O Brasil é o maior produtor de feijão do mundo.
Ele é um dos alimentos mais consumidos pelos brasileiros,
e a principal fonte de proteína vegetal, ferro e inúmeras
vitaminas, principalmente para as classes menos favorecidas.
"Pesquisas que levem ao aumento da produtividade desse
grão devem não só ser apoiadas, como
serem motivo de orgulho para o Brasil", afirma.
Consea pede mais estudos
A CTNBio aprovou a liberação comercial do feijão
transgênico no país com 15 votos a favor, duas
abstenções e cinco diligências (pedidos
por mais testes e pesquisas). O Conselho Nacional de Segurança
Alimentar e Nutricional (Consea) defendia um prazo maior para
debates - ouvindo posições favoráveis
e contrárias - e a ampliação de testes,
estudos e pesquisas em todos os biomas e regiões do
país.
O Consea não concorda com a liberação
enquanto não houver a certeza de que o feijão
geneticamente modificado não trará danos à
saúde nem prejuízo à segurança
alimentar da população. Um dado curioso é
que a proposta foi aprovada no dia em que a Lei Orgânica
de Segurança Alimentar e Nutricional completou cinco
anos. "Foi a crônica de uma aprovação
anunciada", lamentou Leonardo Melgarejo, representante
do Ministério do Desenvolvimento Agrário na
CTNBio.
Benefícios socioeconômicos
Para os que comemoraram a aprovação, ela "é
a esperança para tornar o Brasil autossuficiente na
produção do grão e democratizar o consumo
do alimento em todas as classes da população.
Ao contrario do que se imagina, mesmo sendo o maior consumidor
de feijão do mundo, o País ainda não
consegue abastecer todo o mercado interno, pois as doenças
das lavouras trazem prejuízos irreversíveis
aos agricultores.

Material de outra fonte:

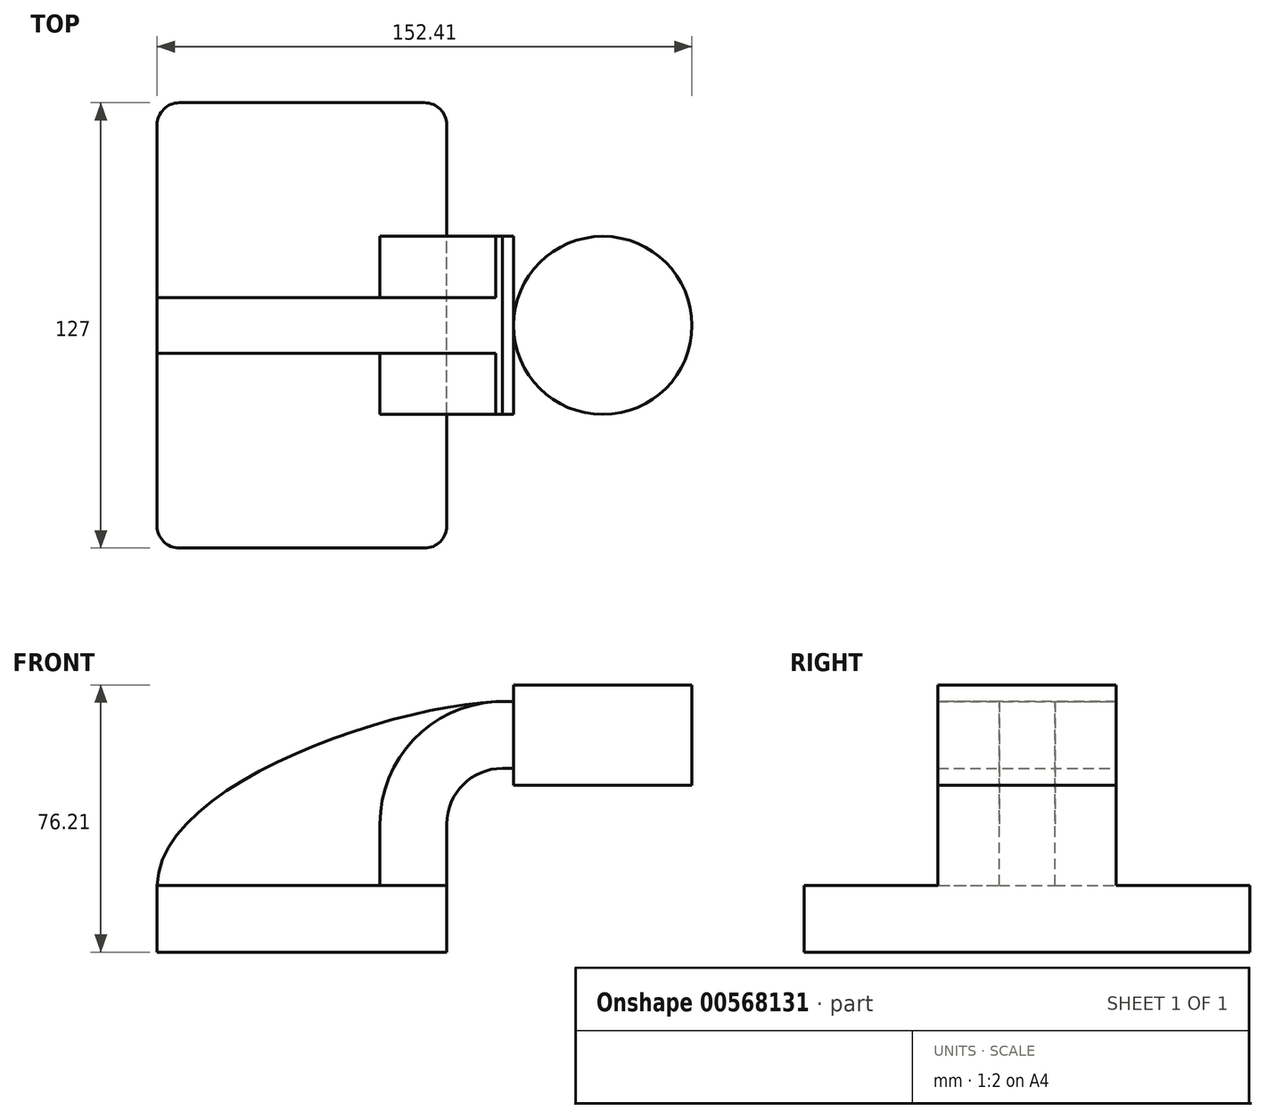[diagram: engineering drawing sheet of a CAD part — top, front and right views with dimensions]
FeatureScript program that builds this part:
annotation { "Feature Type Name" : "Feature", "Feature Type Description" : "" }
export const myFeature = defineFeature(function(context is Context, id is Id, definition is map)
    precondition{}
    {
        {
            var Q0;
            Q0=qCreatedBy(makeId("Front.planeOp"),FACE);
            var sketch = newSketch(context, id + "F0", { "sketchPlane" : qUnion([Q0])});
            skLineSegment(sketch, "E0.bottom", {"start": v(-41.28, 9.52) * mm, "end": v(41.27, 9.53) * mm});
            skLineSegment(sketch, "E0.top", {"start": v(-41.28, -9.53) * mm, "end": v(41.28, -9.53) * mm});
            skLineSegment(sketch, "E0.left", {"start": v(-41.28, 9.52) * mm, "end": v(-41.27, -9.53) * mm});
            skLineSegment(sketch, "E0.right", {"start": v(41.28, 9.53) * mm, "end": v(41.28, -9.52) * mm});
            skPoint(sketch, "E0.middle", {"position": v(0, 0) * mm});
            skLineSegment(sketch, "E1.bottom", {"start": v(60.32, 66.68) * mm, "end": v(111.12, 66.68) * mm});
            skLineSegment(sketch, "E1.top", {"start": v(60.32, 38.1) * mm, "end": v(111.12, 38.1) * mm});
            skLineSegment(sketch, "E1.left", {"start": v(60.32, 66.68) * mm, "end": v(60.32, 38.1) * mm});
            skLineSegment(sketch, "E1.right", {"start": v(111.12, 66.68) * mm, "end": v(111.12, 38.1) * mm});
            skPoint(sketch, "E1.middle", {"position": v(85.72, 52.39) * mm});
            skLineSegment(sketch, "E2", {"start": v(41.27, 9.53) * mm, "end": v(41.27, 27) * mm});
            skArc(sketch, "E3", {"start": v(41.27, 27) * mm, "mid": v(45.92, 38.23) * mm, "end": v(57.15, 42.88) * mm});
            skLineSegment(sketch, "E4", {"start": v(57.15, 42.88) * mm, "end": v(85.72, 42.88) * mm});
            skLineSegment(sketch, "E5.0", {"start": v(57.15, 61.93) * mm, "end": v(85.72, 61.93) * mm});
            skArc(sketch, "E5.1", {"start": v(22.23, 27) * mm, "mid": v(32.45, 51.7) * mm, "end": v(57.15, 61.93) * mm});
            skLineSegment(sketch, "E5.2", {"start": v(22.23, 9.53) * mm, "end": v(22.23, 27) * mm});
            skLineSegment(sketch, "E6", {"start": v(85.72, 38.1) * mm, "end": v(85.72, 66.68) * mm});
            skFitSpline(sketch, "E7", {"points": [v(-41.28, 9.52) * mm, v(57.15, 61.93) * mm], "startDerivative": vector(1.22, 87.49) * mm, "endDerivative": vector(89.22, 1.13) * mm});
            skSolve(sketch);
        }
        {
            var Q0;
            Q0=makeQuery(id+"F0.imprint","IMPRINT",FACE,{"disambiguationData":[TD([[makeQuery(id+"F0.imprint","IMPRINT",EDGE,{"derivedFrom":sQuery(id+"F0.wireOp",EDGE,"E0.top")}),1.0]])]});
            extrude(context, id + "F1", {"entities" : qUnion([Q0]), "endBound" : BoundingType.SYMMETRIC, "depth" : 127 * mm, "offsetDistance" : 25.4 * mm});
        }
        {
            var Q0;
            {var subQ1=sQuery(id+"F0.wireOp",EDGE,"E2");Q0=makeQuery(id+"F0.imprint","IMPRINT",FACE,{"disambiguationData":[TD([[makeQuery(id+"F0.imprint","IMPRINT",EDGE,{"derivedFrom":subQ1}),1.0]])]});}
            extrude(context, id + "F2", {"entities" : qUnion([Q0]), "operationType" : NewBodyOperationType.ADD, "endBound" : BoundingType.SYMMETRIC, "depth" : 50.8 * mm, "offsetDistance" : 25.4 * mm});
        }
        {
            var Q0;
            {var subQ3=sQuery(id+"F0.wireOp",EDGE,"E5.2");Q0=makeQuery(id+"F0.imprint","IMPRINT",FACE,{"disambiguationData":[TD([[makeQuery(id+"F0.imprint","IMPRINT",EDGE,{"derivedFrom":subQ3}),1.0]])]});}
            extrude(context, id + "F3", {"entities" : qUnion([Q0]), "operationType" : NewBodyOperationType.ADD, "endBound" : BoundingType.SYMMETRIC, "depth" : 15.88 * mm, "offsetDistance" : 25.4 * mm});
        }
        {
            var Q0;
            {var subQ4=sQuery(id+"F0.wireOp",EDGE,"E1.right");Q0=makeQuery(id+"F0.imprint","IMPRINT",FACE,{"disambiguationData":[TD([[makeQuery(id+"F0.imprint","IMPRINT",EDGE,{"derivedFrom":subQ4}),-1.0]])]});}
            var Q1;
            Q1=sQuery(id+"F0.wireOp",EDGE,"E6");
            revolve(context, id + "F4", {"operationType" : NewBodyOperationType.ADD, "entities" : qUnion([Q0]), "axis" : qUnion([Q1]), "revolveType" : RevolveType.FULL});
        }
        {
            var Q0;
            Q0=makeQuery(id+"F1.opExtrude","CAP_EDGE",EDGE,{"disambiguationData":[OSD([sQuery(id+"F0.wireOp",EDGE,"E0.left")])],"isStart":false});
            var Q1;
            Q1=makeQuery(id+"F1.opExtrude","CAP_EDGE",EDGE,{"disambiguationData":[OSD([sQuery(id+"F0.wireOp",EDGE,"E0.right")])],"isStart":false});
            var Q2;
            Q2=makeQuery(id+"F1.opExtrude","CAP_EDGE",EDGE,{"disambiguationData":[OSD([sQuery(id+"F0.wireOp",EDGE,"E0.right")])],"isStart":true});
            var Q3;
            Q3=makeQuery(id+"F1.opExtrude","CAP_EDGE",EDGE,{"disambiguationData":[OSD([sQuery(id+"F0.wireOp",EDGE,"E0.left")])],"isStart":true});
            fillet(context, id + "F5", {"entities" : qUnion([Q0, Q1, Q2, Q3]), "radius" : 6.35 * mm, "tangentPropagation" : true, "allowEdgeOverflow" : false});
        }
    });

De acordo com Francisco Aragão, a
produção interna insuficiente eleva os preços
e faz com que, muitas vezes, as camadas mais pobres da população
deixem de consumir o feijão, um dos alimentos mais
ricos em fontes de proteína vegetal, ferro e vitaminas.
Inimigo
antigo, e perigoso
O
vírus do mosaico dourado é o maior problema
para a cultura do feijão. "As perdas vão
de 90 a 280 mil toneladas por ano. Se a doença atacar
as lavouras precocemente, as perdas podem chegar até
100%". Alguns lugares do Brasil, inclusive, deixam de
cultivar o feijão, pois não conseguem resistir
aos prejuízos. "Com a semente geneticamente modificada,
serão abertas novas áreas de produção,
onde antes não era possível alcançar
bons resultados", comemora, dizendo que "esse será
um benefício para todos os produtores, mesmo os de
pequenas propriedades". Ainda segundo o pesquisador,
a lógica é que, com mais sementes de feijão
transgênico disponíveis, mais o mercado interno
estará abastecido. Assim, os preços ficam estabilizados
e maior quantidade de pessoas pode consumir o alimento.